Thursday, April 3, 2008


I have gotten fat.

Disgustingly I Cannot Believe Michael Still Wants To Have Sex With Me Fat.

Not, mind, that it stops ME from wanting to get laid - hardly! I'd say that whole influx of chocolatey goodness mixed in with whatever I have laying around in my makeshift bar puts me right in the mood. And NO, it's not as if he's turned me down, or passed on anything nakedee, it's simply that I am no longer okay watching my oversize spare tire jiggle while I'm on top.

Nor, really, how much the girls just sort of lay there, when I'm on the bottom.

Bottom? Did I say bottom? I have enough for four people these days.

I'd say it's all the damn driving; or maybe, the lack of constructive exercise, the trips through the drive thru that constitute dinner - only seriously? I kid you not....I've been working out, dammit! I eat seafood for dinner, with a side of someone's vegitable garden. I'm overloaded on Holy Fucking Healthiness, along with a kickass workout routine, only I'm finding the spare tire inflating, not deflating.

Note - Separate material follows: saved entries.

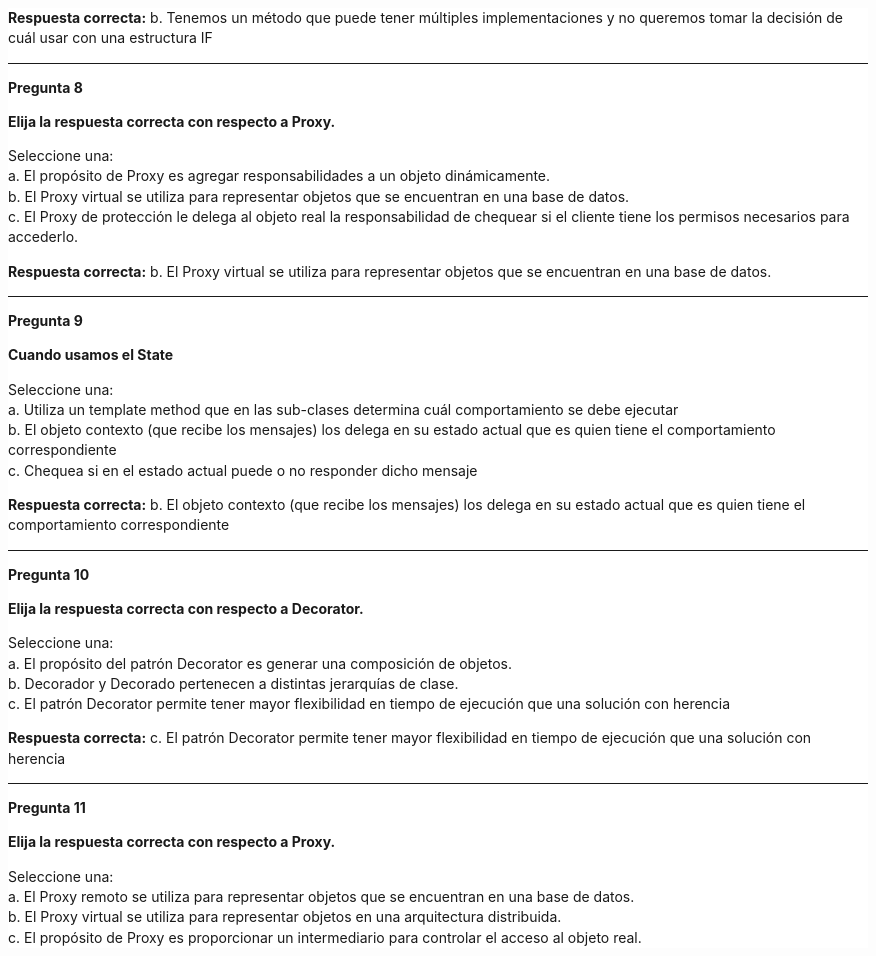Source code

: **Respuesta correcta:** b. Tenemos un método que puede tener múltiples implementaciones y no queremos tomar la decisión de cuál usar con una estructura IF

---

**Pregunta 8**

**Elija la respuesta correcta con respecto a Proxy.**

Seleccione una:  
a. El propósito de Proxy es agregar responsabilidades a un objeto dinámicamente.  
b. El Proxy virtual se utiliza para representar objetos que se encuentran en una base de datos.  
c. El Proxy de protección le delega al objeto real la responsabilidad de chequear si el cliente tiene los permisos necesarios para accederlo.

**Respuesta correcta:** b. El Proxy virtual se utiliza para representar objetos que se encuentran en una base de datos.

---

**Pregunta 9**

**Cuando usamos el State**

Seleccione una:  
a. Utiliza un template method que en las sub-clases determina cuál comportamiento se debe ejecutar  
b. El objeto contexto (que recibe los mensajes) los delega en su estado actual que es quien tiene el comportamiento correspondiente  
c. Chequea si en el estado actual puede o no responder dicho mensaje

**Respuesta correcta:** b. El objeto contexto (que recibe los mensajes) los delega en su estado actual que es quien tiene el comportamiento correspondiente

---

**Pregunta 10**

**Elija la respuesta correcta con respecto a Decorator.**

Seleccione una:  
a. El propósito del patrón Decorator es generar una composición de objetos.  
b. Decorador y Decorado pertenecen a distintas jerarquías de clase.  
c. El patrón Decorator permite tener mayor flexibilidad en tiempo de ejecución que una solución con herencia

**Respuesta correcta:** c. El patrón Decorator permite tener mayor flexibilidad en tiempo de ejecución que una solución con herencia

---

**Pregunta 11**

**Elija la respuesta correcta con respecto a Proxy.**

Seleccione una:  
a. El Proxy remoto se utiliza para representar objetos que se encuentran en una base de datos.  
b. El Proxy virtual se utiliza para representar objetos en una arquitectura distribuida.  
c. El propósito de Proxy es proporcionar un intermediario para controlar el acceso al objeto real.
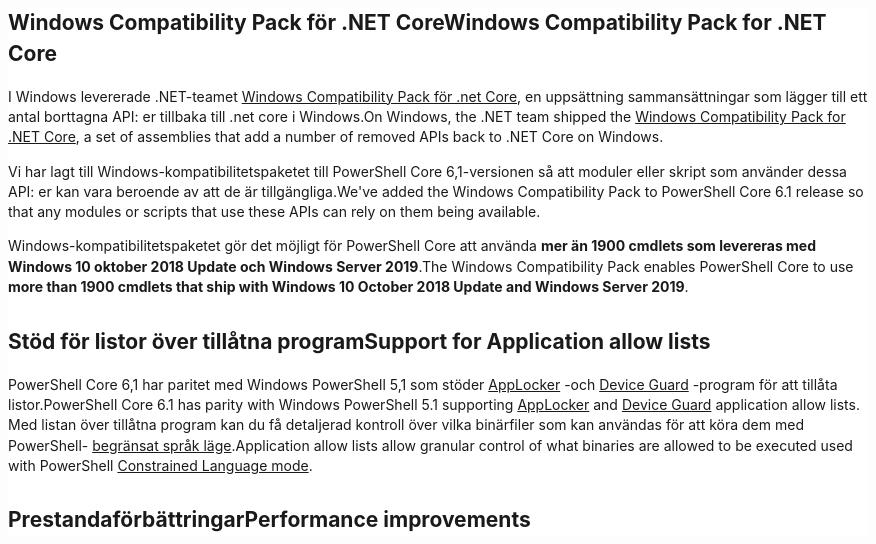 ## <a name="windows-compatibility-pack-for-net-core"></a><span data-ttu-id="6394e-113">Windows Compatibility Pack för .NET Core</span><span class="sxs-lookup"><span data-stu-id="6394e-113">Windows Compatibility Pack for .NET Core</span></span>

<span data-ttu-id="6394e-114">I Windows levererade .NET-teamet [Windows Compatibility Pack för .net Core](https://devblogs.microsoft.com/dotnet/announcing-the-windows-compatibility-pack-for-net-core/), en uppsättning sammansättningar som lägger till ett antal borttagna API: er tillbaka till .net core i Windows.</span><span class="sxs-lookup"><span data-stu-id="6394e-114">On Windows, the .NET team shipped the [Windows Compatibility Pack for .NET Core](https://devblogs.microsoft.com/dotnet/announcing-the-windows-compatibility-pack-for-net-core/), a set of assemblies that add a number of removed APIs back to .NET Core on Windows.</span></span>

<span data-ttu-id="6394e-115">Vi har lagt till Windows-kompatibilitetspaketet till PowerShell Core 6,1-versionen så att moduler eller skript som använder dessa API: er kan vara beroende av att de är tillgängliga.</span><span class="sxs-lookup"><span data-stu-id="6394e-115">We've added the Windows Compatibility Pack to PowerShell Core 6.1 release so that any modules or scripts that use these APIs can rely on them being available.</span></span>

<span data-ttu-id="6394e-116">Windows-kompatibilitetspaketet gör det möjligt för PowerShell Core att använda **mer än 1900 cmdlets som levereras med Windows 10 oktober 2018 Update och Windows Server 2019**.</span><span class="sxs-lookup"><span data-stu-id="6394e-116">The Windows Compatibility Pack enables PowerShell Core to use **more than 1900 cmdlets that ship with Windows 10 October 2018 Update and Windows Server 2019**.</span></span>

## <a name="support-for-application-allow-lists"></a><span data-ttu-id="6394e-117">Stöd för listor över tillåtna program</span><span class="sxs-lookup"><span data-stu-id="6394e-117">Support for Application allow lists</span></span>

<span data-ttu-id="6394e-118">PowerShell Core 6,1 har paritet med Windows PowerShell 5,1 som stöder [AppLocker](/windows/security/threat-protection/windows-defender-application-control/applocker/applocker-overview) -och [Device Guard](/windows/security/threat-protection/device-guard/introduction-to-device-guard-virtualization-based-security-and-windows-defender-application-control) -program för att tillåta listor.</span><span class="sxs-lookup"><span data-stu-id="6394e-118">PowerShell Core 6.1 has parity with Windows PowerShell 5.1 supporting [AppLocker](/windows/security/threat-protection/windows-defender-application-control/applocker/applocker-overview) and [Device Guard](/windows/security/threat-protection/device-guard/introduction-to-device-guard-virtualization-based-security-and-windows-defender-application-control) application allow lists.</span></span> <span data-ttu-id="6394e-119">Med listan över tillåtna program kan du få detaljerad kontroll över vilka binärfiler som kan användas för att köra dem med PowerShell- [begränsat språk läge](https://devblogs.microsoft.com/powershell/powershell-constrained-language-mode/).</span><span class="sxs-lookup"><span data-stu-id="6394e-119">Application allow lists allow granular control of what binaries are allowed to be executed used with PowerShell [Constrained Language mode](https://devblogs.microsoft.com/powershell/powershell-constrained-language-mode/).</span></span>

## <a name="performance-improvements"></a><span data-ttu-id="6394e-120">Prestandaförbättringar</span><span class="sxs-lookup"><span data-stu-id="6394e-120">Performance improvements</span></span>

Therein, my friends, lies the rub. What in the fuck is the point of working out til one is so sweaty being showered with a garden hose would be drier, if one cannot see a difference? I'm not looking for a MAJOR difference right away...but I would like my pants sides to come within yelling distance of each other, or perhaps, be able to locate a hipbone without an xray.

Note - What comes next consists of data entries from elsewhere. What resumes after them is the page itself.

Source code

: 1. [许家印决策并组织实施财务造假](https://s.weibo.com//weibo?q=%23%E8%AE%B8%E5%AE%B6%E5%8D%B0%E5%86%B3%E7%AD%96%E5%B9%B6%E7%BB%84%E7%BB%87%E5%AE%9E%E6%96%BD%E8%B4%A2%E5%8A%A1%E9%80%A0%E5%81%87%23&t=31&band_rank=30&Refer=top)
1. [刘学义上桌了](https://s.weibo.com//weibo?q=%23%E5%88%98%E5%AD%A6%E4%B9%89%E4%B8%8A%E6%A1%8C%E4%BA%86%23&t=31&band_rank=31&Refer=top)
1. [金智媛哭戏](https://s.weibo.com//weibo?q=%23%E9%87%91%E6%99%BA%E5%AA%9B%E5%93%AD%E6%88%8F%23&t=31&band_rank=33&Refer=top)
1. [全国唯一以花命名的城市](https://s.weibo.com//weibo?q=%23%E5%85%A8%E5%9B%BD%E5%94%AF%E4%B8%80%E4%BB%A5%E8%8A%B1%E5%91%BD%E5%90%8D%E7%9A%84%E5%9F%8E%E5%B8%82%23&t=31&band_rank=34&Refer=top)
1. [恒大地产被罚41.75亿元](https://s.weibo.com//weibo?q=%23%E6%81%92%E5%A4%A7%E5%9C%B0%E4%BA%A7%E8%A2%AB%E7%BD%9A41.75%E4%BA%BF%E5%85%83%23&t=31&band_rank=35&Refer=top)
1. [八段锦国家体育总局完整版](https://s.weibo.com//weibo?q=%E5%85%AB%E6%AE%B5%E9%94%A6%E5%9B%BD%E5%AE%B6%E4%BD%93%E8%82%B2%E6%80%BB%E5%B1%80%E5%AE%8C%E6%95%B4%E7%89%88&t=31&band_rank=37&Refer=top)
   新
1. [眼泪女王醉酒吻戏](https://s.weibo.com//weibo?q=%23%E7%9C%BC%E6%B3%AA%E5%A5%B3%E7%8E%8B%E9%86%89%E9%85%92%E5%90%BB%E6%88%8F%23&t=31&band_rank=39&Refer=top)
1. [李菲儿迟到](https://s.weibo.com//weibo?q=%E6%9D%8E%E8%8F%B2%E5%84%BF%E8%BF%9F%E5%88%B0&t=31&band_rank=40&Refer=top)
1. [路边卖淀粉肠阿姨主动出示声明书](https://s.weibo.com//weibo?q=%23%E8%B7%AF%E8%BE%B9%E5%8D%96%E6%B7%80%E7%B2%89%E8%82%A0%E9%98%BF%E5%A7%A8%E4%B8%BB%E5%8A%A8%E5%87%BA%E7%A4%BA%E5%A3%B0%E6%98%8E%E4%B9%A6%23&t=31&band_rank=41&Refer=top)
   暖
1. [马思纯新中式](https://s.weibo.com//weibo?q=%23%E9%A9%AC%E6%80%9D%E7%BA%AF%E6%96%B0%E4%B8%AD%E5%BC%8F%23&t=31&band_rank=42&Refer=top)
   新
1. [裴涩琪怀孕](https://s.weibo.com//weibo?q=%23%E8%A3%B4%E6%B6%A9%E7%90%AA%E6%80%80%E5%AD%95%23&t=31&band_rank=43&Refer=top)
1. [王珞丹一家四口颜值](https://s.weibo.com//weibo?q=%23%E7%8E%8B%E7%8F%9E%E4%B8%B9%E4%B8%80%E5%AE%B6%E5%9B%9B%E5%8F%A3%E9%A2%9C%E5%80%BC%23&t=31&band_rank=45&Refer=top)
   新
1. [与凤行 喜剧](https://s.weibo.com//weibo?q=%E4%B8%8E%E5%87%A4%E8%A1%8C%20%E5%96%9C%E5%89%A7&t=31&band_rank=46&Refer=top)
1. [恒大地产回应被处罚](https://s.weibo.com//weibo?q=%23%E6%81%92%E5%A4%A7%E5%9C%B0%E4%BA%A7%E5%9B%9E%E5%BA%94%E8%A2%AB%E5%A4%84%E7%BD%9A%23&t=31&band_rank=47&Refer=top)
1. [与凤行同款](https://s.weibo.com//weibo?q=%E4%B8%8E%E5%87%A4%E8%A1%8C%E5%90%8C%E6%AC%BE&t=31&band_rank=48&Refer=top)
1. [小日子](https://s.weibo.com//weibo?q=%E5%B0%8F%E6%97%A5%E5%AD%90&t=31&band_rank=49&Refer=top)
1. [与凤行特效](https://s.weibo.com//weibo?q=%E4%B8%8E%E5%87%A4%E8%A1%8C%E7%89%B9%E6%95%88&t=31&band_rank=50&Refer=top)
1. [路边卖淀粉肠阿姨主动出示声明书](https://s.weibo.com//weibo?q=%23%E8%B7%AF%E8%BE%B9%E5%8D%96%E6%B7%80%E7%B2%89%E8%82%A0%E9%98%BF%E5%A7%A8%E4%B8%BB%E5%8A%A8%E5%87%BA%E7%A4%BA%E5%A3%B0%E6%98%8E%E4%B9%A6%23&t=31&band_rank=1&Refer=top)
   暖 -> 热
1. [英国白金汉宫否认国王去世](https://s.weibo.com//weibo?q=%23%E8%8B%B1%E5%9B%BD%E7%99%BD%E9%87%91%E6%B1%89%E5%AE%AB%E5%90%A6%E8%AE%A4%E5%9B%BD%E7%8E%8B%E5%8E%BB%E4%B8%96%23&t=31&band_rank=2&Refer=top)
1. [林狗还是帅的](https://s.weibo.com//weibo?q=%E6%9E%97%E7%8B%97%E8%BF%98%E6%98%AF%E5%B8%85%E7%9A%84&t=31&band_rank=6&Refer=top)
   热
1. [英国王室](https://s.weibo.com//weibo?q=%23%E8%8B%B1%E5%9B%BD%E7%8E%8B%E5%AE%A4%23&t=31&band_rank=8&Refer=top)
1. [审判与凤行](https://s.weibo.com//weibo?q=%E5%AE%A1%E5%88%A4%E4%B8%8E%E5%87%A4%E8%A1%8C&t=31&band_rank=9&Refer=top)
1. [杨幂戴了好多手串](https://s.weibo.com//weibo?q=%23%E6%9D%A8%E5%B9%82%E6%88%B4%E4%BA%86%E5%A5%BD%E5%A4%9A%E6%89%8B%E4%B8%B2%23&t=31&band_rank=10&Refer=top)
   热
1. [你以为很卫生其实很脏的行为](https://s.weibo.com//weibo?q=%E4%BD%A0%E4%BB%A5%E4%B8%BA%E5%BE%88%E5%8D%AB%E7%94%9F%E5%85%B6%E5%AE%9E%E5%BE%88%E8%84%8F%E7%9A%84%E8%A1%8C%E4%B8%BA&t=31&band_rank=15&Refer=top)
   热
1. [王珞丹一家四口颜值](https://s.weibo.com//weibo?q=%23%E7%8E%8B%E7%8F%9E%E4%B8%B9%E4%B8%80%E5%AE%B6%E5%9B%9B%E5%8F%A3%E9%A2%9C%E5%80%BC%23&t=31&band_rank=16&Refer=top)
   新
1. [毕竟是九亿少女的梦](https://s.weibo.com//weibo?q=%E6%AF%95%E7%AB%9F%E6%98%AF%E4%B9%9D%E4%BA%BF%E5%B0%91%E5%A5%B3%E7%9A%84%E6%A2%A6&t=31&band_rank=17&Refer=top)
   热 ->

Is it asking too much? Sure, I've turned ..... more than 30. A damn sight less than 40....but when they said my cup runneth over with joy, I don't think they meant the ones attached to the lining of my bra. I'd be psyched to buy new clothes...if the sizes were getting SMALLER. Or perhaps, that I didn't look like an overtall Umpa Loompa.

This whole rant however, has left me rather weak and peckish - and while there are indeed, plenty of green leafy things in the fridge, I think, perhaps, this one time, I"m going to go attack something more substantial.